* Supplied passage:
____________

Here is a before shot of one of the areas before the new raised beds

Raised beds before

Raised beds after

In putting in the raised beds other than prepping the beds with a few layers of carbon and nitrogen based biomass I did nothing to the existing area. I actually intently put the bed into existing natural areas of the yard with the express purpose of creating bio-diversity for the existing crop areas. The goals is that this would represent one point for reducing pests to the crops.

You will also note that this area is under a rather large tree that we have in our yard. The growing area represented offers a divergent area of partial sun to full shade. There are numerous vegetables and herbs that thrive in such conditions.

A list of shade loving crops

Further, Information that may be of Interest to You

As I said, I practice gardening and farming. I also voraciously read on the subject. When it comes to mulching using straw can be a problem as straw contains seeds. Hay does not. The following image is from a bale of straw that was left exposed (intentionally, for the most part ) to the elements. You will notice it is sprouting. You can actually grow in straw bales. That is another subject for a different time.

straw bales growing new straw

Though I have read that straw contains seeds I wanted to experience the degree to which it does. Experimenting and trial and error are a big part of the practice of growing crops. I have about a 50/50 mix using both hay and grass as mulch. We have experienced some very heavy rainfalls. So far, both ammendments act as a great buffer in reducing soil compaction.

The soil underneath both types of much is still very loose. Also, while the seeds have sprouted within the bales I have not seen a single sprout yet from the raised beds that use straw as the mulch. There is no doubt in my mind that there is seed in the straw. In just not have seen any sprouting yet. Time will tell what the cycle of using straw as a mulch will be.

Now that I have all my crops for consumption beds in place I am going to make some raised beds for growing the mulch for these beds. For those beds I plan on using a lot of straw and seeds that go to seed will be highly desired. I also plan on growing wheat and buckwheat in those beds.

Even though straw has seeds it does have better water holding capabilities than hay. My straw bales came to me weighing about 60 pounds. I was able to lift and stack them and move them without much problem. After all the rain we have had these straw bales are at least 4 times their original weight. Moving them is no longer in the cards at the moment.

____________

* Data to examine:
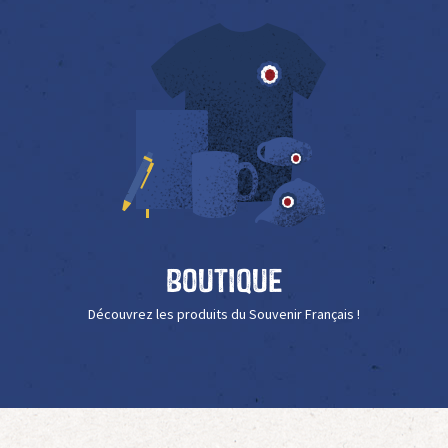
Boutique
Découvrez les produits du Souvenir Français !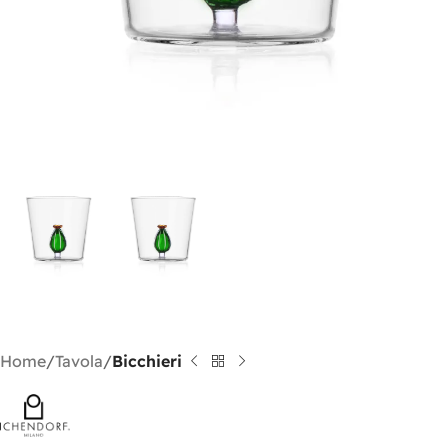
Home
Tavola
Bicchieri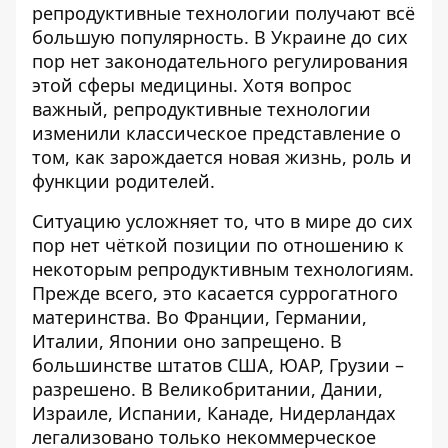
репродуктивные технологии получают всё
большую популярность. В Украине до сих
пор нет законодательного регулирования
этой сферы медицины. Хотя вопрос
важный, репродуктивные технологии
изменили классическое представление о
том, как зарождается новая жизнь, роль и
функции родителей.
Ситуацию усложняет то, что в мире до сих
пор нет чёткой позиции по отношению к
некоторым репродуктивным технологиям.
Прежде всего, это касается суррогатного
материнства. Во Франции, Германии,
Италии, Японии оно запрещено. В
большинстве штатов США, ЮАР, Грузии –
разрешено. В Великобритании, Дании,
Израиле, Испании, Канаде, Нидерландах
легализовано только некоммерческое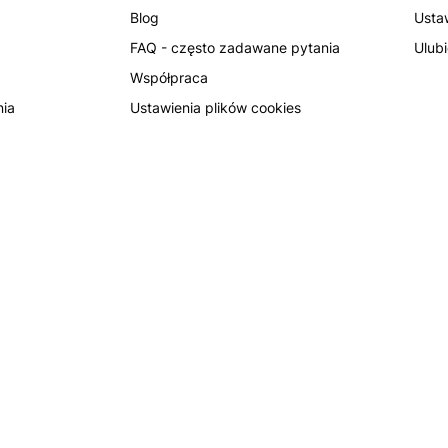
Blog
Usta
FAQ - często zadawane pytania
Ulub
Współpraca
nia
Ustawienia plików cookies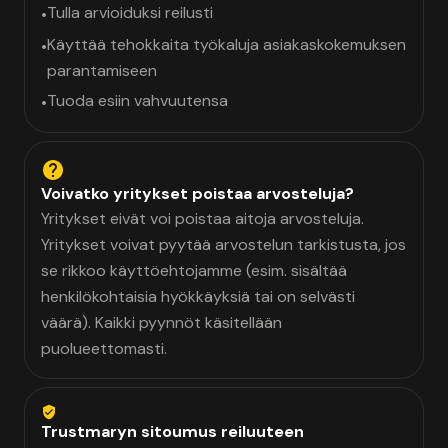
Tulla arvioiduksi reilusti
•
Käyttää tehokkaita työkaluja asiakaskokemuksen
•
parantamiseen
Tuoda esiin vahvuutensa
•
Voivatko yritykset poistaa arvosteluja?
Yritykset eivät voi poistaa aitoja arvosteluja.
Yritykset voivat pyytää arvostelun tarkistusta, jos
se rikkoo käyttöehtojamme (esim. sisältää
henkilökohtaisia hyökkäyksiä tai on selvästi
väärä). Kaikki pyynnöt käsitellään
puolueettomasti.
Trustmaryn sitoumus reiluuteen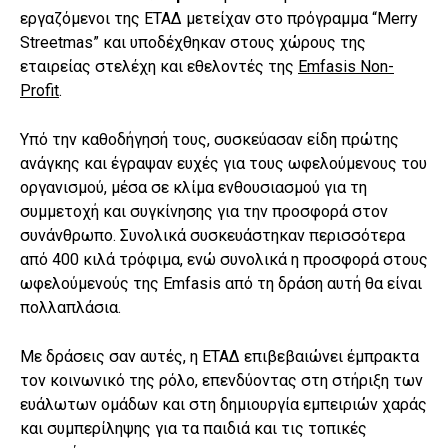
εργαζόμενοι της ΕΤΑΔ μετείχαν στο πρόγραμμα “Merry
Streetmas” και υποδέχθηκαν στους χώρους της
εταιρείας στελέχη και εθελοντές της
Emfasis Non-
Profit
.
Υπό την καθοδήγησή τους, συσκεύασαν είδη πρώτης
ανάγκης και έγραψαν ευχές για τους ωφελούμενους του
οργανισμού, μέσα σε κλίμα ενθουσιασμού για τη
συμμετοχή και συγκίνησης για την προσφορά στον
συνάνθρωπο. Συνολικά συσκευάστηκαν περισσότερα
από 400 κιλά τρόφιμα, ενώ συνολικά η προσφορά στους
ωφελούμενούς της Emfasis από τη δράση αυτή θα είναι
πολλαπλάσια.
Με δράσεις σαν αυτές, η ΕΤΑΔ επιβεβαιώνει έμπρακτα
τον κοινωνικό της ρόλο, επενδύοντας στη στήριξη των
ευάλωτων ομάδων και στη δημιουργία εμπειριών χαράς
και συμπερίληψης για τα παιδιά και τις τοπικές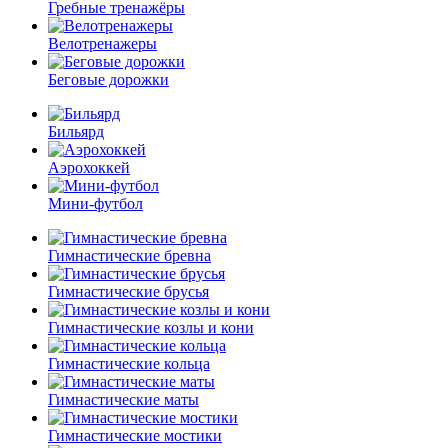
Гребные тренажёры
Велотренажеры
Беговые дорожки
Бильярд
Аэрохоккей
Мини-футбол
Гимнастические бревна
Гимнастические брусья
Гимнастические козлы и кони
Гимнастические кольца
Гимнастические маты
Гимнастические мостики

____________

* Work item: Pick up the raised-bed gardening passage after its final sentence and write what comes next. The rows were taken from a different source.

* Reply:
I wanted to find out the actual amount of water retention for straw. I googled and googled and came up short. I do not have time now but plan on conducting some experiements to get this information for both straw and hay.

It was not my intent to let all my bales of hay and straw be left out in the rain. This happened because I made two mistakes. First, I underestimated the size of 20 yards of dirt. I ended up having to use all my tarps to cover the dirt. I was too lazy to immediately go out and buy some new tarps. My second mistake was underestimating the coverage that my bales of hay were going to give me.

Hay coverage

The mulched grow beds in the front represent about 60 square yards of planting area. To much with 3-4 inches of hay mulch uses about 1/5 of the bale in the picture. The amount of compression of hay/grass in a bale is astounding.

Beside gaining experience there is another silver lining to making these mistakes. I had intended to only build the grow beds for crops during this grow season. The next season I was planning on adding additional grow beds to grow the mulch for these beds. I ended up buying enough dirt/compost and hay/straw to build both set of beds this season. I suppose the bas news is I added more work for these 58 year old bones.

One of the things I learned and took up as a challenge during the sustainable farming class Kate and I took last year was to try and minimize the inputs you would need for your farm. I want to grow as much of our own straw as I can to use for mulch. This will save the amount of hay and straw I will need to buy as inputs. It is also our goal to still find 5-10 acres of land. Growing our own inputs will help us to better estimate and understand growing requirement when that day that we get the 5-10 acres arrives.